**Exercise directions:**
Would you retype the whole listing exactly, leaving its pictures out?

**Data excerpts:**

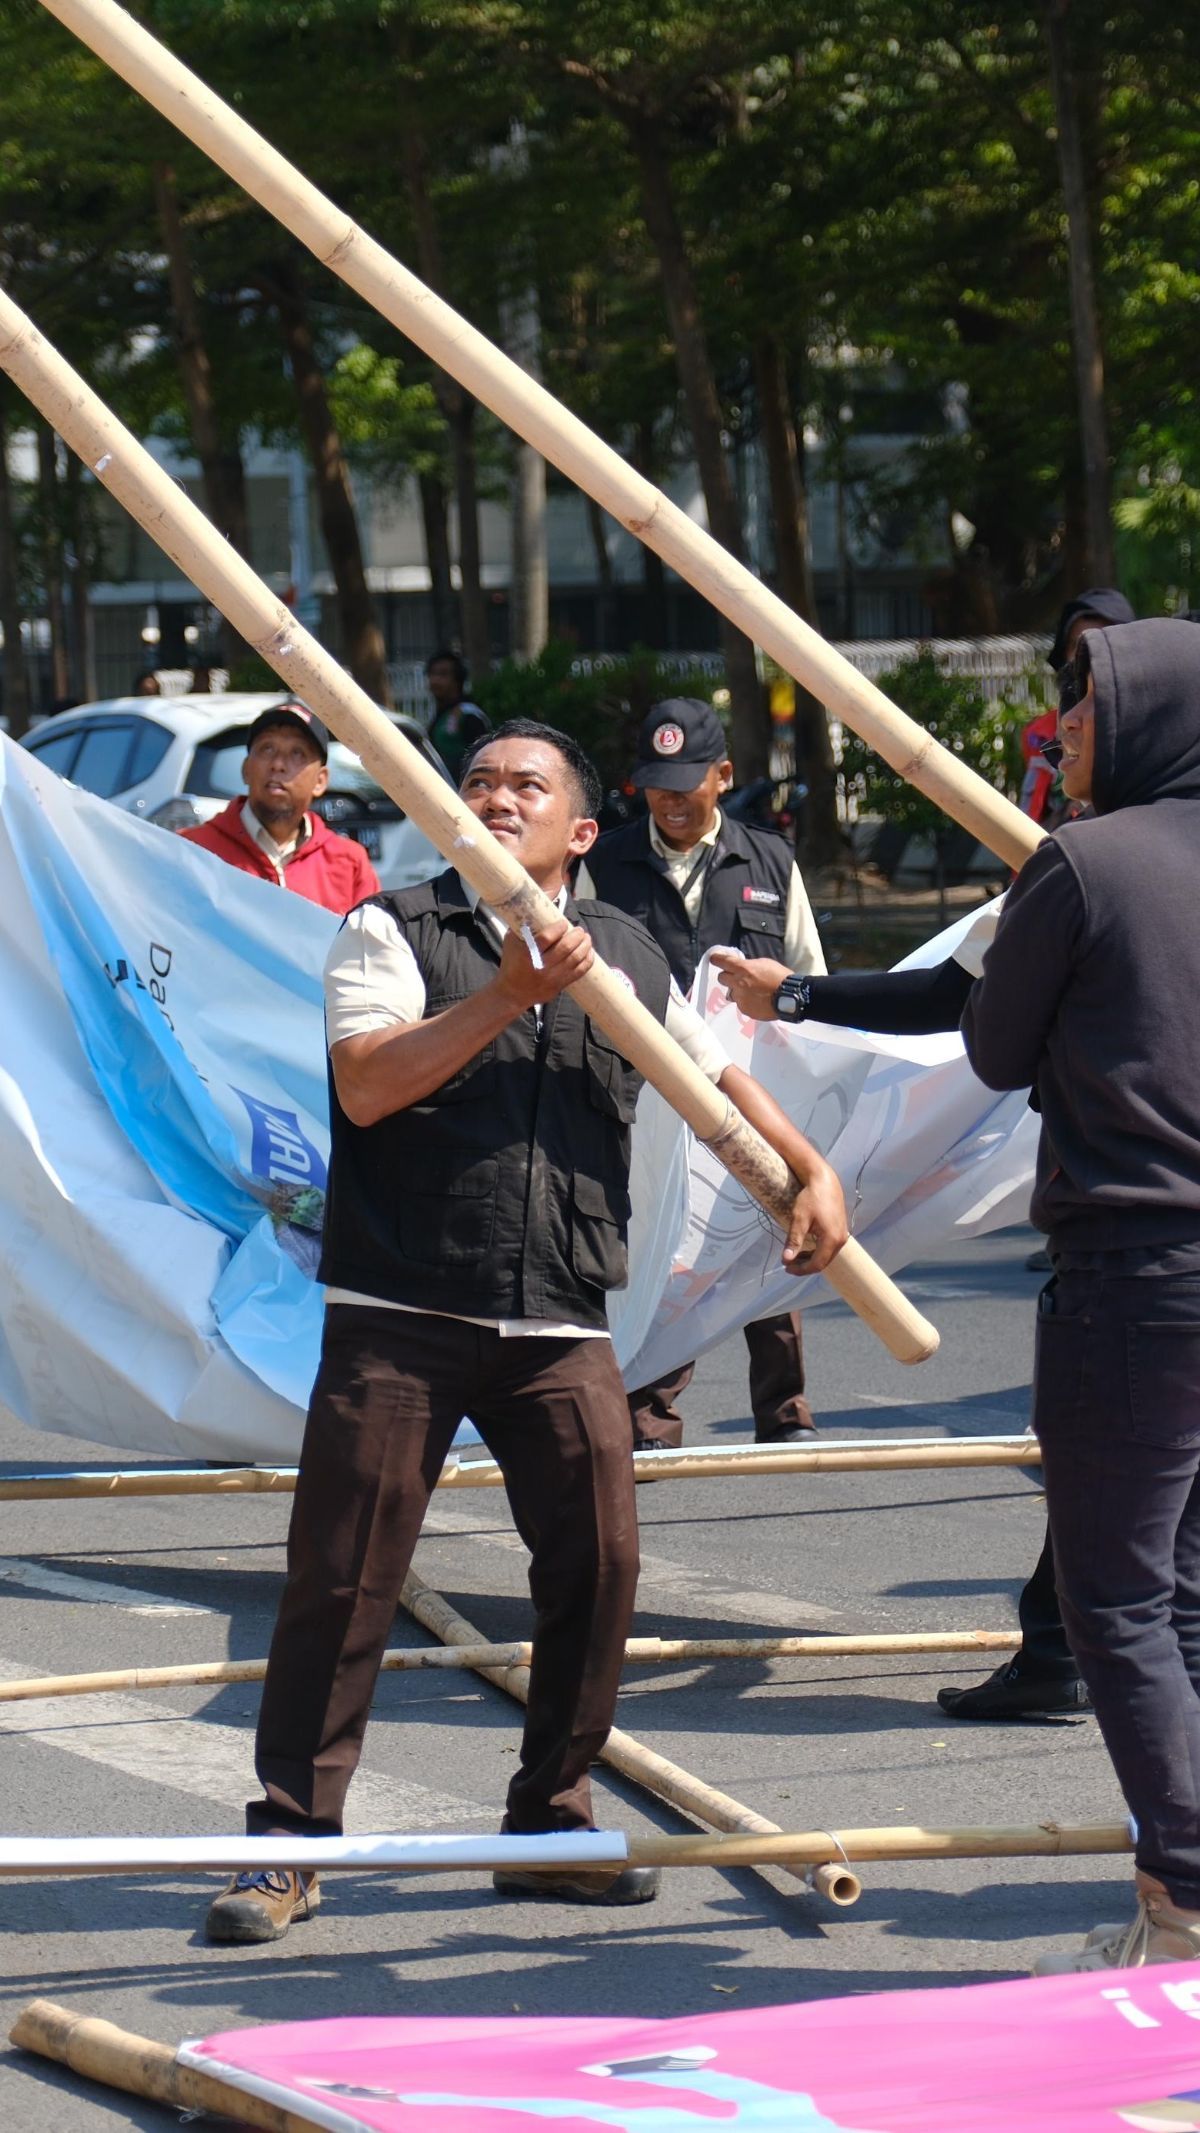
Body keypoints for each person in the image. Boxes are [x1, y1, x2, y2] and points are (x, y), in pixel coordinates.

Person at [203, 717, 847, 1945]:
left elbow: (709, 1079)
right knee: (344, 1583)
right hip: (402, 1306)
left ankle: (549, 1821)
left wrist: (807, 1166)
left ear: (581, 830)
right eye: (481, 783)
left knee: (601, 1564)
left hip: (559, 1312)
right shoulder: (395, 928)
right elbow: (368, 1083)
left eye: (528, 787)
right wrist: (507, 992)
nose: (500, 799)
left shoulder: (623, 950)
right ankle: (286, 1842)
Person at [963, 617, 1200, 1972]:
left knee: (1117, 1596)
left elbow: (995, 1048)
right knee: (1192, 1594)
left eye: (1090, 712)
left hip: (1138, 1266)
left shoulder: (1086, 861)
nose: (1067, 737)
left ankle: (1181, 1897)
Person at [712, 906, 1090, 1724]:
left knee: (1117, 1458)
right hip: (1130, 1218)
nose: (1060, 769)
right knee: (1119, 1457)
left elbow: (973, 1015)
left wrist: (799, 996)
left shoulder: (1081, 871)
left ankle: (1101, 1684)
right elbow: (962, 995)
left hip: (1138, 1223)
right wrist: (799, 996)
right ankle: (1063, 1642)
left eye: (1069, 763)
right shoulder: (1074, 858)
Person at [577, 698, 825, 1451]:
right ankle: (649, 1415)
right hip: (644, 1089)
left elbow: (808, 975)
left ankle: (785, 1414)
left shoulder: (770, 860)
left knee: (768, 1231)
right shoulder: (606, 862)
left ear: (724, 775)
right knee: (661, 1241)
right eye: (657, 783)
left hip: (750, 1087)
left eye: (687, 782)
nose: (670, 799)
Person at [179, 702, 380, 916]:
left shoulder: (349, 863)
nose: (278, 764)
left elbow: (369, 945)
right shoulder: (192, 850)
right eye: (267, 749)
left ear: (320, 781)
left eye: (297, 753)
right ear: (246, 770)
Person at [426, 648, 489, 782]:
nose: (435, 680)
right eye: (432, 674)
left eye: (443, 674)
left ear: (457, 680)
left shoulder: (469, 714)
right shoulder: (441, 714)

**Task solution:**
Body keypoints for each person in the image. Boxes are [x1, y1, x2, y2] and points are (x, y), in pixel coordinates.

Person at [203, 717, 847, 1945]:
left elbow: (709, 1079)
right knee: (344, 1583)
right hip: (402, 1306)
left ankle: (549, 1821)
left wrist: (807, 1166)
left ear: (581, 830)
right eye: (481, 783)
left knee: (601, 1564)
left hip: (559, 1312)
right shoulder: (395, 928)
right elbow: (368, 1083)
left eye: (528, 787)
right wrist: (507, 992)
nose: (500, 799)
left shoulder: (623, 950)
right ankle: (286, 1842)
Person at [963, 617, 1200, 1972]:
left knee: (1117, 1596)
left elbow: (995, 1048)
right knee: (1192, 1594)
left eye: (1090, 712)
left hip: (1138, 1266)
left shoulder: (1086, 861)
nose: (1067, 737)
left ankle: (1181, 1897)
Person at [712, 906, 1090, 1724]:
left knee: (1117, 1458)
right hip: (1130, 1218)
nose: (1060, 769)
right knee: (1119, 1457)
left elbow: (973, 1015)
left wrist: (799, 996)
left shoulder: (1081, 871)
left ankle: (1101, 1684)
right elbow: (962, 995)
left hip: (1138, 1223)
right wrist: (799, 996)
right ankle: (1063, 1642)
left eye: (1069, 763)
right shoulder: (1074, 858)
Person at [577, 698, 825, 1451]:
right ankle: (649, 1415)
right hip: (644, 1089)
left elbow: (808, 975)
left ankle: (785, 1414)
left shoulder: (770, 860)
left knee: (768, 1231)
right shoulder: (606, 862)
left ear: (724, 775)
right knee: (661, 1241)
right eye: (657, 783)
left hip: (750, 1087)
left eye: (687, 782)
nose: (670, 799)
Person at [179, 702, 380, 916]:
left shoulder: (349, 863)
nose: (278, 764)
left elbow: (369, 945)
right shoulder: (192, 850)
right eye: (267, 749)
left ear: (320, 781)
left eye: (297, 753)
right ear: (246, 770)
Person at [426, 648, 489, 782]:
nose: (435, 680)
right eye: (432, 674)
left eye: (443, 674)
left ear: (457, 680)
left shoulder: (469, 714)
right shoulder: (441, 714)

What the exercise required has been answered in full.